Imagine designating a sober driver and being charged with a DUI anyway after your car gets into a crash. That's what happened to a Pennsylvania man after he refused to submit to a blood-alcohol test. That refusal also led to his driver's license suspension and the loss of his job.

The man knew he would be drinking at a party, so his girlfriend agreed to be his designated driver. On their way home, his car was hit head-on by a driver going the wrong way. In the confusing aftermath, a state police became convinced that it was the man who had been driving, and asked him to take a blood-alcohol test. But he refused, and days later, he discovered the state Department of Transportation had suspended not only his driver's license, but his commercial trucking license.
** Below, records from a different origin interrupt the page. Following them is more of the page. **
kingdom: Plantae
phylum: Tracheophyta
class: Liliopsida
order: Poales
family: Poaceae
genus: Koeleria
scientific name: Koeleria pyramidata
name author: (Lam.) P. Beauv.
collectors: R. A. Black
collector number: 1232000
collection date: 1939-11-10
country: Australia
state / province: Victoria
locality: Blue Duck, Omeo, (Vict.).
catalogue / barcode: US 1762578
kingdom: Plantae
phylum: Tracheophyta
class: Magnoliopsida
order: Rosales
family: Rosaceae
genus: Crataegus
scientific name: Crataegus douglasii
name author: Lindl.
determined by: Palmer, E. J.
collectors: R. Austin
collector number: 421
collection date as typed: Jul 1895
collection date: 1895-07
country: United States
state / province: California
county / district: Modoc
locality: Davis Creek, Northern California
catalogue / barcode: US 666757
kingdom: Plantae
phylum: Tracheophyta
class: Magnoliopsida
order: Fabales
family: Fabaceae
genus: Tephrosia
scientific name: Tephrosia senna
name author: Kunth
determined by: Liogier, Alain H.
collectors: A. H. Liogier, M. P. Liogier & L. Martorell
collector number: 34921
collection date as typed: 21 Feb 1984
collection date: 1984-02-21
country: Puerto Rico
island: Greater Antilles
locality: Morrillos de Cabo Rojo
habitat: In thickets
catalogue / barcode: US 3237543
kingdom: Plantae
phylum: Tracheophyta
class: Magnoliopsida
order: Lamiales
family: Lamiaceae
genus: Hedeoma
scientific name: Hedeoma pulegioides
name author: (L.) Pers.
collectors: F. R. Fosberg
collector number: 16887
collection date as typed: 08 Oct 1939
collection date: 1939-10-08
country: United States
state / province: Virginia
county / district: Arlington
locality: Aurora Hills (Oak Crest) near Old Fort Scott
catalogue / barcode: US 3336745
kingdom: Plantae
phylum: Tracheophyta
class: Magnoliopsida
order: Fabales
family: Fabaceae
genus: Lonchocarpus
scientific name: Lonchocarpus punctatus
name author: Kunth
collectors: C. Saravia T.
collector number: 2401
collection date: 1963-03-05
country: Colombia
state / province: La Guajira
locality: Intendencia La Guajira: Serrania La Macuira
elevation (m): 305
State law mandates an automatic license suspension for a driver who refuses to take the test if a police officer has grounds to demand one.

The man made two unsuccessful appeals, though one judge disagreed with the Commonwealth Court's decision, saying that the purpose of DUI laws is to prevent drunk people from driving, not to punish passengers for refusing a blood-alcohol test. The man could still appeal to the state Supreme Court, but it's not likely to take his case because it lacks a constitutional issue that would change state law.

Although the DUI charge against the man was dismissed at a preliminary hearing, the license suspension issue hinges on whether the state trooper had "reasonable grounds" to suspect the man was driving under the influence. The trooper has said that the man smelled of alcohol, the car was his, and he had a bloody face that seemed to correspond with blood on the driver's side air bag. But the man contends no testing was done to determine whose blood it was, and his attorney says evidence that could have shown his client wasn't driving was "completely ignored."

The judges who dismissed the man's appeals agreed the trooper had grounds to demand the test. But submitting to it likely wouldn't have produced a better outcome for the man. It's unfortunate that in this case, the man was forced to make a choice that would hurt him either way on a night when he was just trying to do the right thing.